GARY SHTEYNGART: Great to be here, thank you.
SIMON: You know, I say this with respect - it's been a while since I enjoyed a novel as much that has such a smug, insufferable and repellent character at the center.
SHTEYNGART: (Laughter) Yeah. Barry is my most - is my greatest anti-hero, I think, you know? He's a - he's sort of Tony Soprano without a gun - you know? - but with a Bloomberg terminal instead of a gun. He's not a nice guy. He leaves his family when his family needs him the most. No, he's really something. And, you know, I wanted to set a challenge for myself. Can I probe him as much as possible? Can I fillet him like a fish and see inside as much as I can so that by the end of the book, you know, redemption isn't what I'm looking for? But I want the reader to understand him. And, through understanding him, I want him - I want the reader to understand how we kind of got to where we are as a country in 2018.
SIMON: Let me ask you about the research part. What's it like to ride the Hound, as you call the Greyhound bus, across...
SHTEYNGART: (Laughter) The Hound.
SIMON: ...The country these days? Yeah.
SHTEYNGART: I was doing a signing yesterday, and somebody said to me, where we're from, we call it The Dog (ph) - so the Dog, the Hound. It was incredible. It was - you know, I got on the Hound in June of 2016 in New York. And I got off the Hound in September in San Diego, Calif. And between those months, those very few months, my whole view of this country had changed almost irrevocably. By the time I got off the Hound in San Diego, I was looking online for, you know, real estate in Montreal. I was like, I've got to get out of here. So you learn so much by leaving New York and LA and San Francisco and all these things. You really - I think if you're a journalist or a writer, it's important to get on a Dog of some kind and gallop your way across the country.
SIMON: What did you learn? What did people tell you?
SHTEYNGART: Well, first of all, people told me that - in so many ways, people told me they were incredibly dissatisfied with their lives. Although, I must say this - that the hedge fund managers that I had spent three or four years with were also very dissatisfied...
SIMON: Yeah.
SHTEYNGART: ...For the most part with their lives. There was no happiness to be found, except in very small doses. But I also learned that a lot of our country is very, very angry. And there was a - you know? So much of "Lake Success" is really just me writing down what I saw on the Hound and in these different cities where I stop. But there was - white supremacists who got onboard in - let's call the state Louisiana - and, you know, began chanting about how they wanted to crucify Muslims and Jews. And so Barry Cohen, the hero of my book, gets off in Shreveport, La., and buys a New Testament coloring book just to prove that he's not Jewish, you know?
And so yeah, it was 2016, the first summer of Trump. These racists were already referencing Breitbart as they were, you know, haranguing the other passengers. And I - it was a shock to me. I'm sure these people felt exactly the same way before Trump. But the advent of this new landscape gave them permission to actually speak at a high volume, and the rest of us just turned away. We couldn't fight back, even though we outnumbered them. And that, to me, was very scary.
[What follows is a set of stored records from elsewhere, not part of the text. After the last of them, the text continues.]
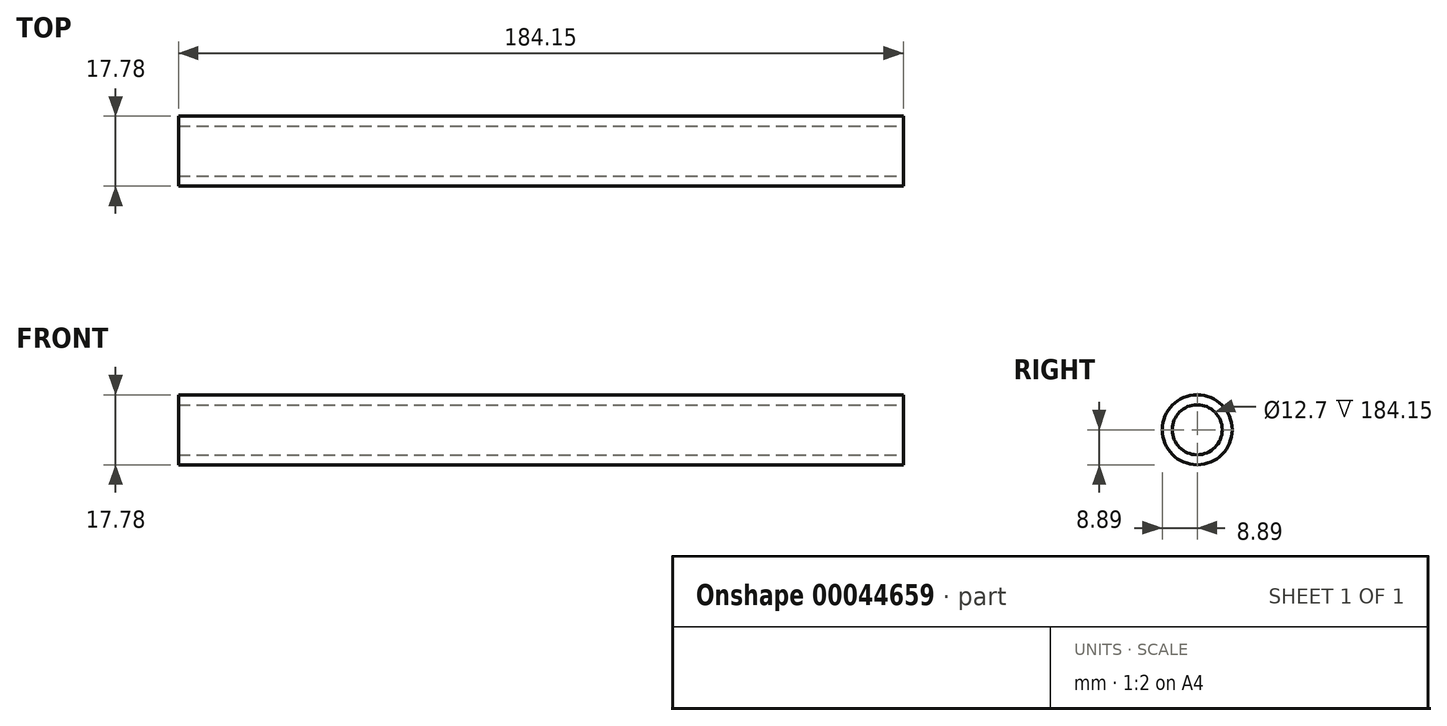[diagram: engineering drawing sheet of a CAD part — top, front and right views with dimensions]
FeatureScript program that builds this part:
annotation { "Feature Type Name" : "Feature", "Feature Type Description" : "" }
export const myFeature = defineFeature(function(context is Context, id is Id, definition is map)
    precondition{}
    {
        {
            var Q0;
            Q0=qCreatedBy(makeId("Right.planeOp"),FACE);
            var sketch = newSketch(context, id + "F0", { "sketchPlane" : qUnion([Q0])});
            skCircle(sketch, "E0", {"center": v(0, 0) * mm, "radius": 8.9 * mm});
            skSolve(sketch);
        }
        {
            var Q0;
            Q0=makeQuery(id+"F0.imprint","IMPRINT",FACE,{"disambiguationData":[TD([[makeQuery(id+"F0.imprint","IMPRINT",EDGE,{"derivedFrom":sQuery(id+"F0.wireOp",EDGE,"E0")}),1.0]])]});
            extrude(context, id + "F1", {"entities" : qUnion([Q0]), "oppositeDirection" : true, "depth" : 184.15 * mm});
        }
        {
            var Q0;
            Q0=makeQuery(id+"F1.opExtrude","CAP_FACE",FACE,{"disambiguationData":[OSD([sQuery(id+"F0.wireOp",EDGE,"E0")])],"isStart":true});
            var sketch = newSketch(context, id + "F2", { "sketchPlane" : qUnion([Q0])});
            skPoint(sketch, "E1", {"position": v(0, 0) * mm});
            skSolve(sketch);
        }
        {
            var Q0;
            Q0=sQuery(id+"F2.wireOp",VERTEX,"E1");
            var Q1;
            Q1=makeQuery(id+"F1.opExtrude","SWEPT_BODY",BODY,{"disambiguationData":[OSD([sQuery(id+"F0.wireOp",EDGE,"E0")])]});
            hole(context, id + "F3", {"style" : HoleStyle.SIMPLE, "holeDiameter" : 12.7 * mm, "endStyle" : HoleEndStyle.THROUGH, "locations" : qUnion([Q0]), "scope" : qUnion([Q1])});
        }
    });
SIMON: So why did you wind up having to drag Donald Trump into this novel?
SHTEYNGART: You know, look; it's written in the summer of 2016. When I started out, I thought, well, Trump would be, like, a sideshow, whatever. It's this - you know, it'll be a way to contextualize the precise year in which this book is happening. But, of course, by the end of the book - and the book goes a little bit beyond the election - everything was about Trump. You greet somebody in the street and the conversation will turn to Trump in three seconds. So how do you both contextualize the world within this new universe we live in but, at the same time, give room to parents and children, in this case, a child on the autistic spectrum? How do you create that?
SIMON: I'm curious about this, too, in the novel. At some level, Barry really does love his wife, Seema, and his son, Shiva. He holds Shiva at one point and I think says - what? - keep him from being hurt by my transgressions or something like that. What - so why is he so useless and unavailable to them?
SHTEYNGART: Well, I think he's useless and unavailable to everyone around him. He, like many of the hedge fund people I met - not all of them but so many of them came from lower-middle-class families, usually on the peripheries of things, you know, the peripheries of Naples, Italy or Moscow or New York, you know, somewhere where they were - you know, they weren't the poorest of the poor, but they were - they weren't rich. So, you know, I grew up poor myself in Queens, just like Barry did, in the same neighborhood. And, you know, I was familiar with food stamps and Section 8 housing. And in my world, all I ever wanted to do was break out of there and show people who I was. And the only way I thought I could do that was with money, you know?
But as I spent time with these hedge funders, I realized that, after a certain amount of money - it's not even a large amount of money - happiness just ceases to accrue. Further happiness just ceases to accrue. In fact, in some ways, the opposite happens. The money is - it's too much. You need a chief - a family CFO, a family chief financial officer to manage it. It creates for such a strange dynamic that I almost - you know, I left this project being slightly allergic to money and thinking, God, if only we could resuscitate the middle class, what's left of it, then we could get back to the kind of country we were instead of a country where a portion of us is deathly poor, and the other portion just sucks up money from the rest of us.
SIMON: I gather you became a father while working on this novel.
SHTEYNGART: Yup, yup, yup.
SIMON: Do you think, now that the novel's in your hands, it changed the way you wrote about love, marriage or children?
SHTEYNGART: I think so. I mean, this book - I hope it's funny, but it's still - there's a - it's a less satiric segment to it or less satiric feel to it. There's a feeling of deep, deep worry. I mean, before, look; my books, like "Absurdistan," satirized a country I had left and had no intention of ever living in. This was the former Soviet Union countries. But, now, this is happening to my country. And what makes it even worse is this is a country where I have a little kid, a 4-year-old, who has to live with this for the rest of his life. So it really deepened the stakes of what I was writing about.
SIMON: Gary Shteyngart - his novel, "Lake Success." Thanks so much for being with us.